What does a normal person with no experience of totalitarianism do when something like this happens? What would you do? You’d go to the Dean’s Office to tell the people there that they made a mistake, right? Everybody is human, mistakes happen, no big deal.

But when I suggested this to the group, everybody was incensed.

“You are going to get us all into trouble!” people hissed. “If we go, they’ll think we are complainers and trouble-makers!”

“I’m not suggesting we make trouble,” I tried to explain. “We are going to say very politely and respectfully that there’s a mistake in the schedule and please rectify it.”

“Please don’t do this to us,” my best friend begged. “You aren’t even planning to show up in class. If you complain, the Dean’s Office will hate our whole group but you won’t be here to suffer the consequences. You will let us all down.”
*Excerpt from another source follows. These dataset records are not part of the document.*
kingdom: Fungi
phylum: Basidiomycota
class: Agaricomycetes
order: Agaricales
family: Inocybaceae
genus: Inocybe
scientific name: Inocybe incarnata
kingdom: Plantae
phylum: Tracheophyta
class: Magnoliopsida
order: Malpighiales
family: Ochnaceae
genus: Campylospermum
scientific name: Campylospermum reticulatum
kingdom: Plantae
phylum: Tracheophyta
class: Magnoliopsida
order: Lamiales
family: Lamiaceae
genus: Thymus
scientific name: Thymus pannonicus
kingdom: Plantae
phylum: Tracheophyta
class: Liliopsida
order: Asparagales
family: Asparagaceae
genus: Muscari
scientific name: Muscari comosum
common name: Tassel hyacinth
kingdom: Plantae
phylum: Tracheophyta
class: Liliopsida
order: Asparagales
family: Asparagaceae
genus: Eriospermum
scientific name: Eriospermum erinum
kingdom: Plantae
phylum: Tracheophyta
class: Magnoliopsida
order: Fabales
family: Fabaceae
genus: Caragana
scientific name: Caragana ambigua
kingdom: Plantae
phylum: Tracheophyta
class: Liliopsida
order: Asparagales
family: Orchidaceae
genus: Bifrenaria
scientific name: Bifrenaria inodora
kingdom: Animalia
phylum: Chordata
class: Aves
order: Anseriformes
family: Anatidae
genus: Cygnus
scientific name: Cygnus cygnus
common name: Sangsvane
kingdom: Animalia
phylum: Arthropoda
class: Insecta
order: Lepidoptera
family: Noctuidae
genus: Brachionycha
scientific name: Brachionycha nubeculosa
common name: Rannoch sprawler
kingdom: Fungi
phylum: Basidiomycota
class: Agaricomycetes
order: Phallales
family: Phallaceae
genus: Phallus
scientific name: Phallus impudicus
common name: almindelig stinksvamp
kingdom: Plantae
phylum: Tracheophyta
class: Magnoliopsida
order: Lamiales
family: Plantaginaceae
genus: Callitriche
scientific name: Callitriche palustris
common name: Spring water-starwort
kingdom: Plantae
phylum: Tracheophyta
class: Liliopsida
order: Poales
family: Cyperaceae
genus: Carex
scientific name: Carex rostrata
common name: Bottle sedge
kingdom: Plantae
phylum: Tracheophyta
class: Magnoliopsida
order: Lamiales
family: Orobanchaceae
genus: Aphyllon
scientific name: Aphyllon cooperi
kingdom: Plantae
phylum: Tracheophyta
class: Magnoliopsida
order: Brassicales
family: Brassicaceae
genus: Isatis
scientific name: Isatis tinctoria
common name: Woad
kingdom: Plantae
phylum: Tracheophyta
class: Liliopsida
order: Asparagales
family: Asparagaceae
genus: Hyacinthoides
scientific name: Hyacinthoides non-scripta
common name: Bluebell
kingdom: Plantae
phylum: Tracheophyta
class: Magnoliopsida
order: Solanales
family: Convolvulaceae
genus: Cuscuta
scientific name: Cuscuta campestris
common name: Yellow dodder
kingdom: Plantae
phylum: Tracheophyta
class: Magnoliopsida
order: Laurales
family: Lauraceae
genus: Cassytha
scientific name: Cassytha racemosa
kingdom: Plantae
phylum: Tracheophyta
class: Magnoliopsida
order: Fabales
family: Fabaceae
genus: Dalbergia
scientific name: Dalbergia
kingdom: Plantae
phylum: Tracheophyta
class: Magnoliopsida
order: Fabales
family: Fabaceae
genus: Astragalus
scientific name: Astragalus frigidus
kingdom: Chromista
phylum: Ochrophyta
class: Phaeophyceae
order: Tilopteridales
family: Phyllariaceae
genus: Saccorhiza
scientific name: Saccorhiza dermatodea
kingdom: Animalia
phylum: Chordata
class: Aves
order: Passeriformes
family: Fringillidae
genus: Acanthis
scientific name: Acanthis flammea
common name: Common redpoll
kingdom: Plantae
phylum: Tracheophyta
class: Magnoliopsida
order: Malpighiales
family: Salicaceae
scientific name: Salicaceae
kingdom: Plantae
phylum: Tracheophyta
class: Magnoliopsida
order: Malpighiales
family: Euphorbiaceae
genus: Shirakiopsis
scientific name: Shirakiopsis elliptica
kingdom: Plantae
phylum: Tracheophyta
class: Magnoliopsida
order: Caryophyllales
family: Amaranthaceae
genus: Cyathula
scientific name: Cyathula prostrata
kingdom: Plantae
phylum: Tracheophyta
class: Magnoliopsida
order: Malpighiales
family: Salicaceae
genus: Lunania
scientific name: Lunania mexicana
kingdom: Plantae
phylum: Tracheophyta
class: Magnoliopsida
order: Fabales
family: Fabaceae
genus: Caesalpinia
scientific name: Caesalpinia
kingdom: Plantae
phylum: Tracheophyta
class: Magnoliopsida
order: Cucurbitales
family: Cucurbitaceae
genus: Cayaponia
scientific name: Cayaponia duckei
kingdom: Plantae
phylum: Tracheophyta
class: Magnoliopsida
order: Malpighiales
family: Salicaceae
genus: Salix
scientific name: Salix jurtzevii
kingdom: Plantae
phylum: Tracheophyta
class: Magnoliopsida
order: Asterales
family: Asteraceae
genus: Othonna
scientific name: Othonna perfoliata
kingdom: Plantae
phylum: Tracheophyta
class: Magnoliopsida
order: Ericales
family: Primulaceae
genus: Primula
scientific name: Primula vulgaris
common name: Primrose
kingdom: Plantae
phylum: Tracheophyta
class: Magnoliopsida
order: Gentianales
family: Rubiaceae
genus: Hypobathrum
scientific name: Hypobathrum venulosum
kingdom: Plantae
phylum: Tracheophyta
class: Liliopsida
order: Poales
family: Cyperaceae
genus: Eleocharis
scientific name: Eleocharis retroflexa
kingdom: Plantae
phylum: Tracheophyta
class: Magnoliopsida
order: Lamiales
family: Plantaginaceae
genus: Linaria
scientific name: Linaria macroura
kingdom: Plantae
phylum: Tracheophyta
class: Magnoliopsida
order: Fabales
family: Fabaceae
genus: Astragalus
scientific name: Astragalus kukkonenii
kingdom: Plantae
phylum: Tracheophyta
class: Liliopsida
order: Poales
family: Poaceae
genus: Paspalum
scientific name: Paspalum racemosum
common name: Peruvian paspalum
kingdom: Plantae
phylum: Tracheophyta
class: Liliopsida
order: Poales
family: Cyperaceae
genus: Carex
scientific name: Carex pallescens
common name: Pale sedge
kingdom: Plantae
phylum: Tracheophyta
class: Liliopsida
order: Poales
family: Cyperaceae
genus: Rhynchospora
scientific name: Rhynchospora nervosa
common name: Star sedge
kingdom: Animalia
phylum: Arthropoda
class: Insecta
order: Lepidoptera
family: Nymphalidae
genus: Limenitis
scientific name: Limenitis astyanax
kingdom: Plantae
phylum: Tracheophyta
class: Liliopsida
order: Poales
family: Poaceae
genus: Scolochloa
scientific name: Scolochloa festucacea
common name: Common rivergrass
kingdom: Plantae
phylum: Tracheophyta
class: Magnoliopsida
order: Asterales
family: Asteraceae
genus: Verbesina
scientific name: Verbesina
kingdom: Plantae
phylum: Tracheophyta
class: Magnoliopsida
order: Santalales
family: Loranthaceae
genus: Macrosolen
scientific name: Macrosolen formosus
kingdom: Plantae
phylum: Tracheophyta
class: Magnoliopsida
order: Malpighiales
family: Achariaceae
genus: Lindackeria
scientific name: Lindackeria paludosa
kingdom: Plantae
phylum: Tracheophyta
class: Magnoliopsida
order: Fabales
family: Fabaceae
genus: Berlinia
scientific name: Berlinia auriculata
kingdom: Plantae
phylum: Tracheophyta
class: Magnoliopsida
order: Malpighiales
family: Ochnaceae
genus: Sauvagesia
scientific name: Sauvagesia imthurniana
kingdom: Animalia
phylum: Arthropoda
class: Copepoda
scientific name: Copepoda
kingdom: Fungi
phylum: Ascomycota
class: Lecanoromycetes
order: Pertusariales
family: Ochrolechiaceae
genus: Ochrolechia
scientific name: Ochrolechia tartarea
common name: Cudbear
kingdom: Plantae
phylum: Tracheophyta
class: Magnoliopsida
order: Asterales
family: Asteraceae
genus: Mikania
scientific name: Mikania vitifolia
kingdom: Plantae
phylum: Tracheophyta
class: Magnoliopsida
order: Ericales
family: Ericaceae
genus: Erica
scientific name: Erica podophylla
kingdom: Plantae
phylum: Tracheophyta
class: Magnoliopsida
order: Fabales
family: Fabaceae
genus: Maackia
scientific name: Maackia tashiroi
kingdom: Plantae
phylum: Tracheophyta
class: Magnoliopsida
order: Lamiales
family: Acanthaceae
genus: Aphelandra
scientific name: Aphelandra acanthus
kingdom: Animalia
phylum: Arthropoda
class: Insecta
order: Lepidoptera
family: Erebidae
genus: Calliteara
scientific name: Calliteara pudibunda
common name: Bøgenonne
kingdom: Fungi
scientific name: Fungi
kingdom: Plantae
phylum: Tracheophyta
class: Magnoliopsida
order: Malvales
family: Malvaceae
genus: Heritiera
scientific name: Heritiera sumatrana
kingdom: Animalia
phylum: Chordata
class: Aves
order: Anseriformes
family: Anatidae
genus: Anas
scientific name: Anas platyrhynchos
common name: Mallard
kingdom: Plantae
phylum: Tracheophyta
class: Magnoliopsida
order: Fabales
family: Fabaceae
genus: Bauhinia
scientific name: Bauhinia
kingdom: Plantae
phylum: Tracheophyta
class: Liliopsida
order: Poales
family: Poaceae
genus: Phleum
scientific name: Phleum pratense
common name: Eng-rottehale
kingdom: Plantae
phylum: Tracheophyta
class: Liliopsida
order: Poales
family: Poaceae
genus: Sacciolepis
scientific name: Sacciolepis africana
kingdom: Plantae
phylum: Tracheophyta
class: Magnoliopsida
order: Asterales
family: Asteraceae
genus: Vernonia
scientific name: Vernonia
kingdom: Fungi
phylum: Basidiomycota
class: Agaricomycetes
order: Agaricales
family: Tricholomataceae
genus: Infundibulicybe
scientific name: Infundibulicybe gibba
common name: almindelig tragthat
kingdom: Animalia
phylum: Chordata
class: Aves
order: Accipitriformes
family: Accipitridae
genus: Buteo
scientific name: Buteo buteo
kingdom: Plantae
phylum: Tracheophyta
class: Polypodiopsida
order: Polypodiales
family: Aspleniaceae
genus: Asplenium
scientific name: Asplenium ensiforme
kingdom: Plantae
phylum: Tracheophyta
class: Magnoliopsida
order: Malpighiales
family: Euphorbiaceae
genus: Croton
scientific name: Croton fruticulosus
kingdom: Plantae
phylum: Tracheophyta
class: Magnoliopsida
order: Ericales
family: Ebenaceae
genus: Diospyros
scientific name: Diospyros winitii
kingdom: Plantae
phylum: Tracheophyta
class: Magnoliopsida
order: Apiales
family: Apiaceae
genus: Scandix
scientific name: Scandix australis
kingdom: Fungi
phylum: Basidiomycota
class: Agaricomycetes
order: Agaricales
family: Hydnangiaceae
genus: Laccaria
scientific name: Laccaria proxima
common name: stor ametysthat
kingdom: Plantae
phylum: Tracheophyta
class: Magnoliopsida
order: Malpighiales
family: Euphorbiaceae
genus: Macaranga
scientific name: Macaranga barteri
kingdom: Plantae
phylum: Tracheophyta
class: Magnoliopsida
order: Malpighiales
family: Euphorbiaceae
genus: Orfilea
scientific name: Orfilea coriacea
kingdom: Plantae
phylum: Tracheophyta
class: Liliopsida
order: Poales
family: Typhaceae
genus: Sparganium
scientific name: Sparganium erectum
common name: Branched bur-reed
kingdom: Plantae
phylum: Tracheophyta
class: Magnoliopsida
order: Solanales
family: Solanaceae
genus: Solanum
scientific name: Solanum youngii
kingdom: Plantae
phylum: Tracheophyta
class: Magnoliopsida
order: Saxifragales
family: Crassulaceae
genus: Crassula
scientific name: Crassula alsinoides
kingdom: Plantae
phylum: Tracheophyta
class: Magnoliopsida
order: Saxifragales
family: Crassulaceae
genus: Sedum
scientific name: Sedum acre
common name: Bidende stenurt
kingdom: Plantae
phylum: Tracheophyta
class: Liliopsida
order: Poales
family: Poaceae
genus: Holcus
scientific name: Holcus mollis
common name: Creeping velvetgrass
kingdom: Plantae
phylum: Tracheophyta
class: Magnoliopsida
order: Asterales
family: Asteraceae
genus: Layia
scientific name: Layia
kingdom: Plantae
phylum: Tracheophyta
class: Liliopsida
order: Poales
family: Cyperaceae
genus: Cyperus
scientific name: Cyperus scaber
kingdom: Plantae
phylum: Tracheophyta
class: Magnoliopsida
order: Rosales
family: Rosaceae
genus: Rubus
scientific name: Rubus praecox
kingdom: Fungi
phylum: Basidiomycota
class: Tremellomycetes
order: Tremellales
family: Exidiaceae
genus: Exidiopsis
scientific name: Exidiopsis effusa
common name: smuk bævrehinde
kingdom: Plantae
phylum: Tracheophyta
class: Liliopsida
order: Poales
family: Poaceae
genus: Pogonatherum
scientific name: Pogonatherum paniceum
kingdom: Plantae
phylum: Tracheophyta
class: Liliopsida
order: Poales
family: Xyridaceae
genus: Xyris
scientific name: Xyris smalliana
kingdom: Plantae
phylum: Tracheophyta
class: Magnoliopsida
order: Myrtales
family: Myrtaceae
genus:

It was true that I rarely showed up for anything that wasn’t a final exam, so I agreed to stay out of this. The group decided to choose one of the courses in the time slot and pretend that the other one didn’t exist. I tried pointing out that not fulfilling your course load for the semester would create more trouble than informing the Dean’s Office about the mistake but the terror of saying anything negative about the authorities was too strong.

The funniest part was that, apparently, the professor whose course the group had chosen to ignore was equally terrified of the authorities. He never mentioned to the Dean’s Office that not a single one of his students ever came to class. The poor bastard showed up for his scheduled class twice a week and. . . just sat there. He never went to find out what was happening.

As you can imagine, it all came out at the end of the semester. Everybody caught hell. Our group couldn’t do its scheduled state exam at the end of the year. We fell behind other groups, and there was a lot of confusion about when we were going to graduate. And it all happened because people had absolutely no idea how to treat people in authority – even the tiny, insignificant authority of the ladies in the Dean’s Office who made schedules – as fallible human beings and not incomprehensible, irate and distant deities.